[[ Source data, beginning ]]

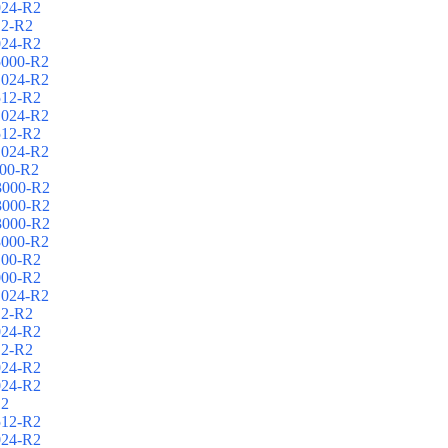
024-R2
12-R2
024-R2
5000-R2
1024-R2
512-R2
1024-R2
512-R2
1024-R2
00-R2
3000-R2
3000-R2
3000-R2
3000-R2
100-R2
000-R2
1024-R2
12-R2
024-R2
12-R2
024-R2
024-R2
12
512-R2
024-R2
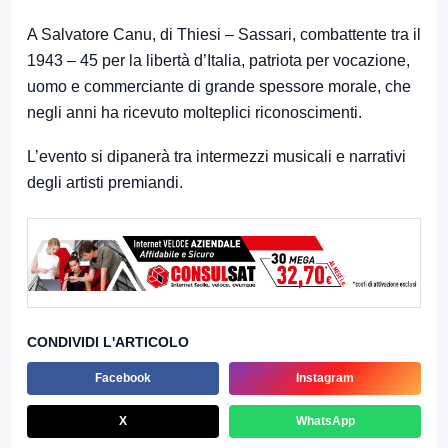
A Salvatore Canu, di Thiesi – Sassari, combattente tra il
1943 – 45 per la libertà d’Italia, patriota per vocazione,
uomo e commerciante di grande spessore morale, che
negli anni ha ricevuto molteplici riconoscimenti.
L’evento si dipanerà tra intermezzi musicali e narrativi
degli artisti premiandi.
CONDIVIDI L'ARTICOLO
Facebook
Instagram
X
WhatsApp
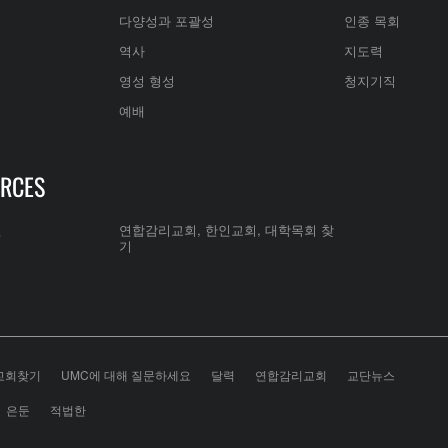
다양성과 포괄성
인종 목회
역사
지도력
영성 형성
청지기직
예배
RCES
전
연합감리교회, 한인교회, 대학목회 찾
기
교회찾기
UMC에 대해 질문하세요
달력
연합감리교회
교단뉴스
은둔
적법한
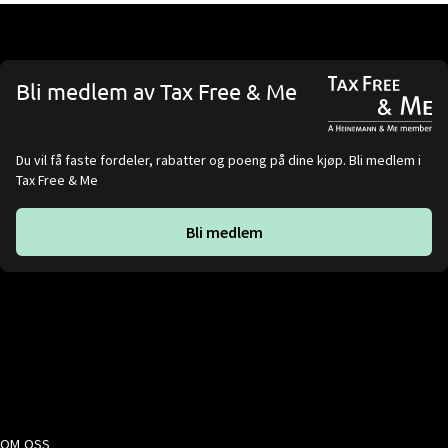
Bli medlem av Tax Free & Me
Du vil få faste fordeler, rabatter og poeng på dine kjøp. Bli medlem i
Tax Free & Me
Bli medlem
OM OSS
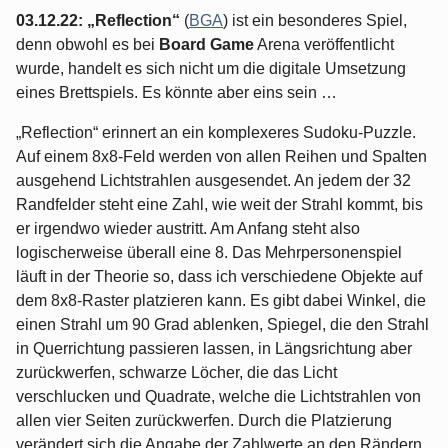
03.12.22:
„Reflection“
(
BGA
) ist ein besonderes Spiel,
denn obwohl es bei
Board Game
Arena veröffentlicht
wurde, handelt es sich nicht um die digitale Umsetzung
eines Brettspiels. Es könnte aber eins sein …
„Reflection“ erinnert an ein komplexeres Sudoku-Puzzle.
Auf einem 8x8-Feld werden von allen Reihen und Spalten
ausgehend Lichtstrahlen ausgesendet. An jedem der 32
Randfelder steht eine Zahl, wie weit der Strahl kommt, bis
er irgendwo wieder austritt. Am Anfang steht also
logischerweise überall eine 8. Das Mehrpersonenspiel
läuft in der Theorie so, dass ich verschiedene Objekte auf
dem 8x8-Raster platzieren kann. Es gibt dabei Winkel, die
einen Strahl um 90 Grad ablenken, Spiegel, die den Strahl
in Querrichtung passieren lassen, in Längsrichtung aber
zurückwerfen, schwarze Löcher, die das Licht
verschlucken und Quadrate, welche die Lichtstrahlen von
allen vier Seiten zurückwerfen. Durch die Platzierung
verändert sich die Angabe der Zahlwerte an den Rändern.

[[ Source data, end ]]
[[ Source data, beginning ]]

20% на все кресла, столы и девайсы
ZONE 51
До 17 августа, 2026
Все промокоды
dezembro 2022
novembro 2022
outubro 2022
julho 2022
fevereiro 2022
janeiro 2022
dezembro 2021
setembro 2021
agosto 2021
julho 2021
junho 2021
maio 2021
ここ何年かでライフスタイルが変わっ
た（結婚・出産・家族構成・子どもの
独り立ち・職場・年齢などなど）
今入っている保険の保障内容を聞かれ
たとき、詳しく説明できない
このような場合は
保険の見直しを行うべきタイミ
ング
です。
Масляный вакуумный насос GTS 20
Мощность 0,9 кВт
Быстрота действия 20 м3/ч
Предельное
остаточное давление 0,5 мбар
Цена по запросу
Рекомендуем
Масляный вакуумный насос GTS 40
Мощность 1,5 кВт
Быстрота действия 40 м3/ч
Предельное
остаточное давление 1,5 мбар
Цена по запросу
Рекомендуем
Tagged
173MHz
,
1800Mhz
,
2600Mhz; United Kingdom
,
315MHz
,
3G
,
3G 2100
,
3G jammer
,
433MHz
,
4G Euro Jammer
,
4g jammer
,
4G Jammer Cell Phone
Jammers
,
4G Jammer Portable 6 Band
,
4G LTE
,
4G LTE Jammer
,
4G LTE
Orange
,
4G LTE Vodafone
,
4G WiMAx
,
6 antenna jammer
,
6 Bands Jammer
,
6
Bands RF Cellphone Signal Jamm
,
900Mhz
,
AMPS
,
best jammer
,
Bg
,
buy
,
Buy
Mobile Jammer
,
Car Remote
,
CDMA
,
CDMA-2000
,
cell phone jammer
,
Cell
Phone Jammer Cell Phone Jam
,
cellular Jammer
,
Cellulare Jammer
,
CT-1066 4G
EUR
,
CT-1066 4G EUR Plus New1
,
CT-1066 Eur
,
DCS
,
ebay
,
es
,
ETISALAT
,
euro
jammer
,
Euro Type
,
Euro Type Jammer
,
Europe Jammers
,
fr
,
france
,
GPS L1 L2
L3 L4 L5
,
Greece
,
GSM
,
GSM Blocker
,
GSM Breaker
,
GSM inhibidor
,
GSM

[[ Source data, end ]]
[[ Source data, beginning ]]

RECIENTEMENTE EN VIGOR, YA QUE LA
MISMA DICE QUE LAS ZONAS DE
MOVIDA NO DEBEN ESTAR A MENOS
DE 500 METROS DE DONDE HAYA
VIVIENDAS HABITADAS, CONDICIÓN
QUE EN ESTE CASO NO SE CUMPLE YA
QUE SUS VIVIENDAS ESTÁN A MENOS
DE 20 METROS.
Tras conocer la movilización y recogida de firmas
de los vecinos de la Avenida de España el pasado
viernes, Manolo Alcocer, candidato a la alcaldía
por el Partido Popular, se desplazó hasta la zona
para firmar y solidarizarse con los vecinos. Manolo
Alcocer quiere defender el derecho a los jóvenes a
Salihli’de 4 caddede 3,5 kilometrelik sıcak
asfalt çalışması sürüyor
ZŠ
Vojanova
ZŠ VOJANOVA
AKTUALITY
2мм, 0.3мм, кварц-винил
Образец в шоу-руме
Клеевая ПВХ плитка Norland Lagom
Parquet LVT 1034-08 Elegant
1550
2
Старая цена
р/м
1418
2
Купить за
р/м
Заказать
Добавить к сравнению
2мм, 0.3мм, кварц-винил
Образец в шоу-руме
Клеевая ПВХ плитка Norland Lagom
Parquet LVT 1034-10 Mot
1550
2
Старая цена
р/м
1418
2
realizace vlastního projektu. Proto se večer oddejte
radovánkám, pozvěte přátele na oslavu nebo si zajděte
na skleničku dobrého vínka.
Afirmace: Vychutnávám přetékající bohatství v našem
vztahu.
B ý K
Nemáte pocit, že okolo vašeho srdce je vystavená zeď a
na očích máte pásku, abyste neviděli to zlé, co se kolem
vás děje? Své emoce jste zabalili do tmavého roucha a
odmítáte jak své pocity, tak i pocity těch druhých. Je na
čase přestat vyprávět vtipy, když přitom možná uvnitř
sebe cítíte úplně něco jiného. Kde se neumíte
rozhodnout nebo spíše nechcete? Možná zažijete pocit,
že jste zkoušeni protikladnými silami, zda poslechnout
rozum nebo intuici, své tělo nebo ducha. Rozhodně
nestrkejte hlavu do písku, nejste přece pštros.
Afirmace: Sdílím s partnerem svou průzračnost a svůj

[[ Source data, end ]]

◆ Exercise details: Going through the records above, count the lines that hold the string "Bands" and give only the total.

◆ Solved problem: 2